Llevaban muchos años casados; el amor de los primeros tiempos se había esfumado, transformándose en una mera alianza de intereses. Estaban de acuerdo en los asuntos importantes, pero en el día a día cada quien hacía su vida. A Josefa solo le importaba que le depositara su dinero puntualmente cada mes; fuera de eso, no preguntaba ni le interesaba nada más.
Esta vez, el escándalo de la transmisión había sido tan grande que provocó una caída brutal en las acciones del Grupo Muñoz. Rubén estaba furioso y llamó a Josefa para exigirle explicaciones.
Josefa, que estaba frustrada por no tener cómo desahogarse y veía que su hijo no actuaba, aprovechó para soltarle a Rubén todo lo que había pasado últimamente, exagerando bastante la situación.
—Viejo, tienes que venir a darte una vuelta. Habla tú mismo con Amaya y haz que se largue de la familia Muñoz.
—Si no firma por las buenas, vas a tener que usar otros métodos. A Diego le tiembla la mano, por eso ha estado dándole largas y todavía no se divorcia.
—Piensa en algo, tenemos que deshacernos de esa mujer. Si no, el Grupo Muñoz no va a volver a tener paz nunca.
Josefa no dejaba de presionarlo por teléfono.

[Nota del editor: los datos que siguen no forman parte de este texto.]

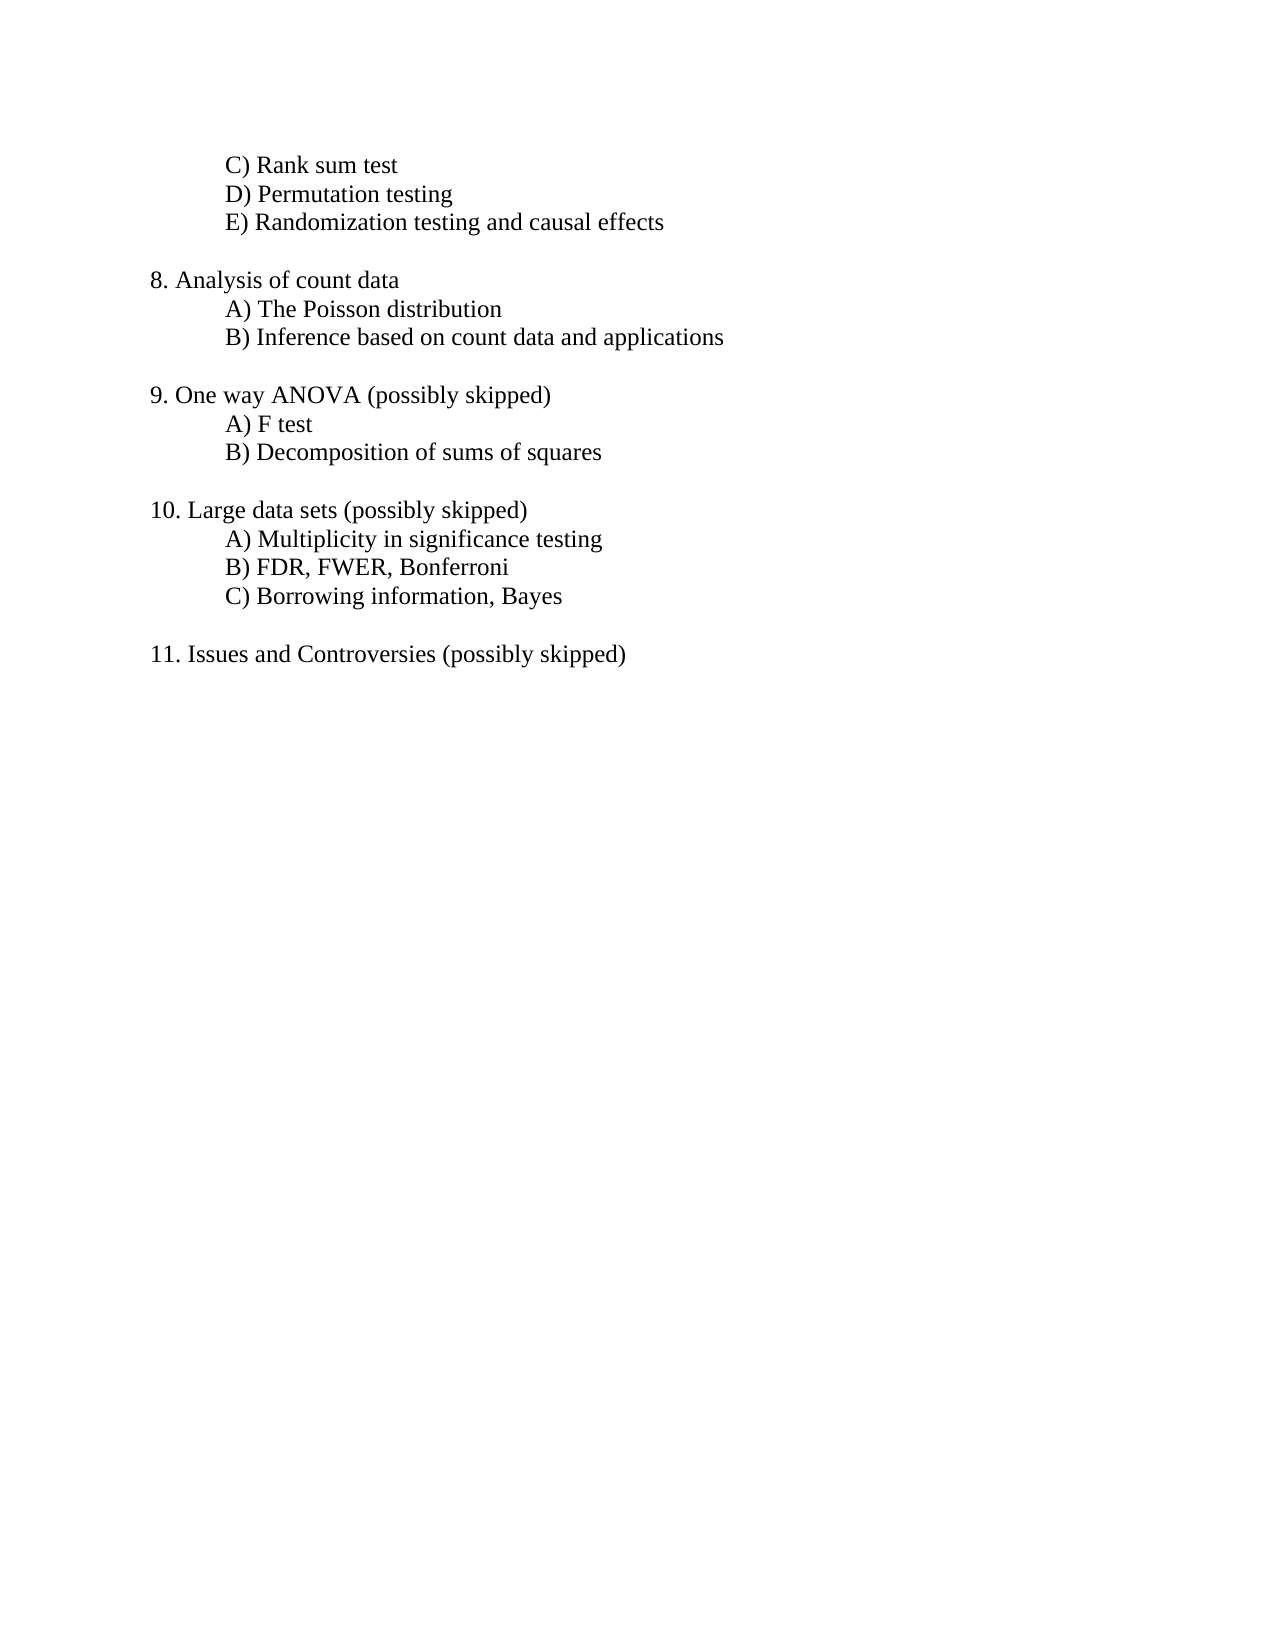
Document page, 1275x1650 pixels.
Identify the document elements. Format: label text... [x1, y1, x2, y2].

text A) F test [150, 409, 1125, 437]
text A) Multiplicity in significance testing [150, 524, 1125, 552]
text A) The Poisson distribution [150, 294, 1125, 322]
text 10. Large data sets (possibly skipped) [150, 495, 1125, 524]
text C) Borrowing information, Bayes [150, 581, 1125, 610]
text B) Decomposition of sums of squares [150, 437, 1125, 466]
text C) Rank sum test [150, 150, 1125, 179]
text 8. Analysis of count data [150, 265, 1125, 294]
text 11. Issues and Controversies (possibly skipped) [150, 639, 1125, 667]
text E) Randomization testing and causal effects [150, 207, 1125, 236]
text 9. One way ANOVA (possibly skipped) [150, 380, 1125, 409]
text B) Inference based on count data and applications [150, 322, 1125, 351]
text B) FDR, FWER, Bonferroni [150, 552, 1125, 581]
text D) Permutation testing [150, 179, 1125, 207]
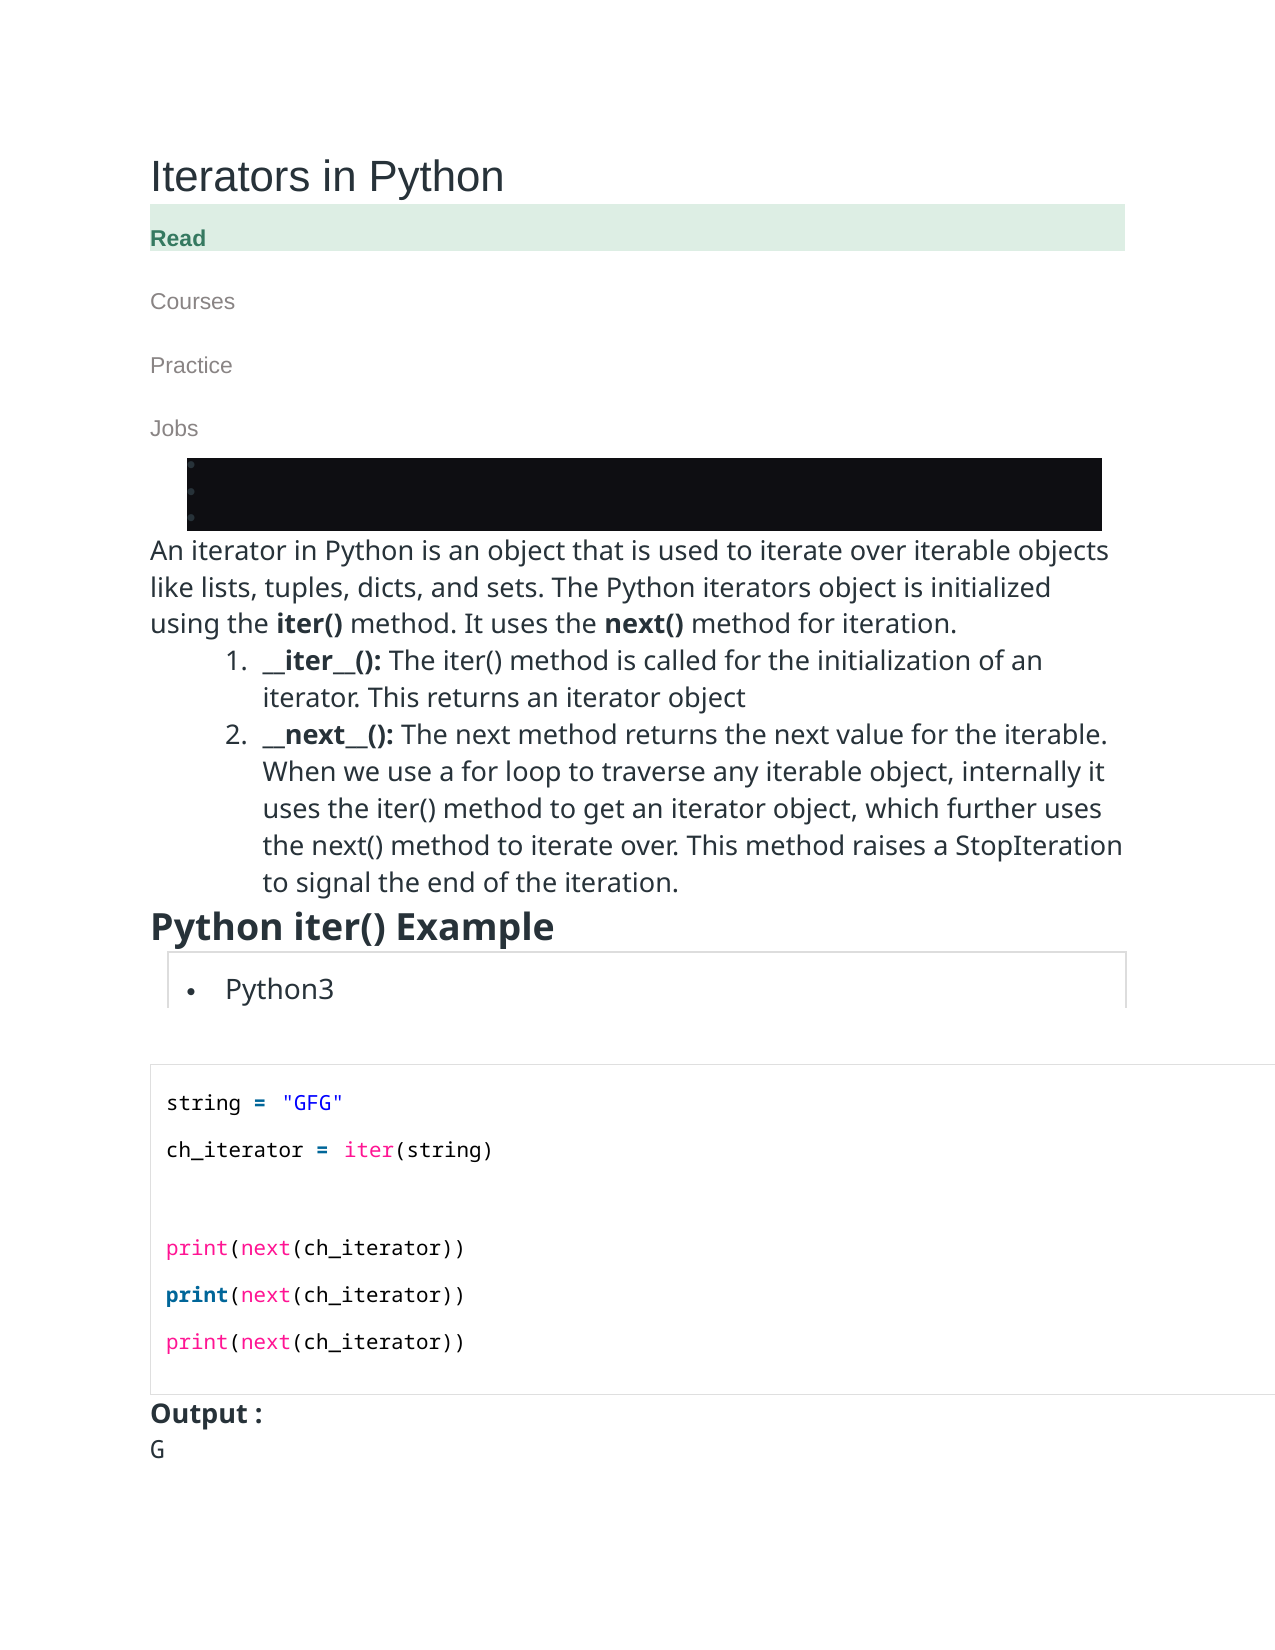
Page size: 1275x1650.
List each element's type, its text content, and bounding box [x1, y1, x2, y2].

La voz profunda y serena de Rubén resonó a través de la línea, cargada de ira:
—¿No puede lidiar con una simple mujer? ¿Desde cuándo Diego se volvió tan cobarde e indeciso?
—¡Una mujer que va en contra de los intereses de la familia Muñoz no puede seguir con nosotros! Me equivoqué por completo con esa Amaya; jamás pensé que se terminaría portando así.
Josefa asintió con fervor, aunque él no pudiera verla:
—Exacto, por eso me opuse con todas mis fuerzas cuando quiso entrar a la familia, pero al final fuiste tú quien dio el visto bueno.
—Ay, viejo, caras vemos, corazones no sabemos. ¡Se la pasó cinco años tragándose el orgullo solo para llegar a este momento! Ahora, escudándose en que dio a luz a esa niña que solo nos trae gastos, ¡se atreve a hacer un desastre tras otro!
Rubén la interrumpió con frialdad:
—Ya entendí la situación. En estos días buscaré un hueco en mi agenda para ir a resolver ese problema.